### SOURCE PASSAGE
The cleanest approach: mount the certs and update the trust store at container startup.

# docker-compose.yml
services:
  app:
    build: .
    volumes:
      - ./certs:/certs:ro
    environment:
      - NODE_EXTRA_CA_CERTS=/certs/rootCA.pem

  nginx:
    image: nginx:alpine
    volumes:
      - ./certs/localhost.pem:/etc/nginx/ssl/cert.pem:ro
      - ./certs/localhost-key.pem:/etc/nginx/ssl/key.pem:ro
      - ./nginx.conf:/etc/nginx/conf.d/default.conf:ro
    ports:
      - "443:443"

The NODE_EXTRA_CA_CERTS environment variable tells Node.js to trust additional CA certificates without modifying the system store. Handy for containers where you don't want to run update-ca-certificates on every startup.

For non-Node containers that make HTTPS calls to other local services:

# In Dockerfile
COPY certs/rootCA.pem /usr/local/share/ca-certificates/local-dev-ca.crt
RUN update-ca-certificates

Handling Multiple Local Domains

Microservices architectures often mean multiple local services that need to talk to each other over TLS. Running api.local, auth.local, and app.local simultaneously creates a mini PKI problem.

mkcert handles this elegantly — generate one cert covering all names:

mkcert api.local auth.local app.local "*.local"

Pair this with entries in /etc/hosts (or a tool like dnsmasq) and each service resolves to 127.0.0.1 with a valid cert. No wildcard DNS hacks required.

For teams, commit the generated certificates to the repo (yes, really — these are dev-only certs with no production value) and document the one-time mkcert -install step in the README. New developers get working HTTPS after a single command.

Common Pitfalls

Expired dev certs. Self-signed certs expire too. Generate them with a long validity period (3-5 years) or add cert generation to your project's setup script. Nothing wastes time quite like debugging a failing integration test that turns out to be an expired localhost cert.

Hardcoded rejectUnauthorized: false. This shows up in Node.js codebases as a "quick fix" for self-signed cert errors. The problem: it tends to migrate into production code. Use NODE_EXTRA_CA_CERTS instead. The app code stays identical between environments.

Forgetting to include SANs. Already mentioned, but worth repeating. Chrome 58+ and all modern browsers require the Subject Alternative Name extension. A cert with only a CN will fail silently in browsers while working fine with older curl versions — a confusing debugging session.
######
### RECORDS
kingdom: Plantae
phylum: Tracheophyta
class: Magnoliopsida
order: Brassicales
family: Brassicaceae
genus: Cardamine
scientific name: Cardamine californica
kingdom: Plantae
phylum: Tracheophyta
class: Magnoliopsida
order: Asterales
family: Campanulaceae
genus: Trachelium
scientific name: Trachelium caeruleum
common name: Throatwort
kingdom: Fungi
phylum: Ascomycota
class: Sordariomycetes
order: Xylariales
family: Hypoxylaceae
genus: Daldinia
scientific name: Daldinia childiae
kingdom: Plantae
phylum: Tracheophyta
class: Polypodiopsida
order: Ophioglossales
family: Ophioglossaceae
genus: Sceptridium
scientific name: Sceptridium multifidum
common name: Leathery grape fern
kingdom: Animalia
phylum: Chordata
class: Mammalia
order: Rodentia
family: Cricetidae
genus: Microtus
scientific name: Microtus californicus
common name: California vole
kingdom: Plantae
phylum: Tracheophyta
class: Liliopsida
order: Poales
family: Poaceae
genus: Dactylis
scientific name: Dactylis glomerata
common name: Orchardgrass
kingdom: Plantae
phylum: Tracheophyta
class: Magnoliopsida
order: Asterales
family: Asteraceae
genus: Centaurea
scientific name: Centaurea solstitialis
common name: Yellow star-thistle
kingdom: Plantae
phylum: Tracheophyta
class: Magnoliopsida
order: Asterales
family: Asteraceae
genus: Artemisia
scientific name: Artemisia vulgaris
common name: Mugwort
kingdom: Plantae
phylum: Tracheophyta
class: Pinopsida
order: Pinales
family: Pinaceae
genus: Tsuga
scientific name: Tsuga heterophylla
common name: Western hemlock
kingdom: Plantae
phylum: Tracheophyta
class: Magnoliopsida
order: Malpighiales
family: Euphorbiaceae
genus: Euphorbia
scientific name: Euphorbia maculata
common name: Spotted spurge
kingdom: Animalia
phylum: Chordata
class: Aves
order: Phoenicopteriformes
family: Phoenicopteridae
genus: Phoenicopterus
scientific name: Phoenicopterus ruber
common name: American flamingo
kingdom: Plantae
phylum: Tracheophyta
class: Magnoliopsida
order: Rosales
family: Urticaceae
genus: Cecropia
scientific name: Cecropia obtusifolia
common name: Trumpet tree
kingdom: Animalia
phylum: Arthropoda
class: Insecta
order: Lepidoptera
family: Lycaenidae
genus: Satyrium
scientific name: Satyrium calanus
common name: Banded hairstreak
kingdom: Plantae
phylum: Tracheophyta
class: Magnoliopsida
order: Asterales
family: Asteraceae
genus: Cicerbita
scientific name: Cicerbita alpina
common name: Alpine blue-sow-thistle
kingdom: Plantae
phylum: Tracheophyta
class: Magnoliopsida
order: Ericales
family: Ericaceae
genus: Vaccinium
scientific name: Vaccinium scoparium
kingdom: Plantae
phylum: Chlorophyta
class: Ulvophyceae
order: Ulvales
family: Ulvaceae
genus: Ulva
######
WHAT TO DO
(A) Write out the passage on local development certificates from "mkcert handles this" up to and including "a single command.".
(B) According to the passage on local development certificates, what validity period should self-signed dev certs be generated with?

SOLUTIONS BELOW
(A)
mkcert handles this elegantly — generate one cert covering all names:

mkcert api.local auth.local app.local "*.local"

Pair this with entries in /etc/hosts (or a tool like dnsmasq) and each service resolves to 127.0.0.1 with a valid cert. No wildcard DNS hacks required.

For teams, commit the generated certificates to the repo (yes, really — these are dev-only certs with no production value) and document the one-time mkcert -install step in the README. New developers get working HTTPS after a single command.

(B) A long validity period of 3-5 years.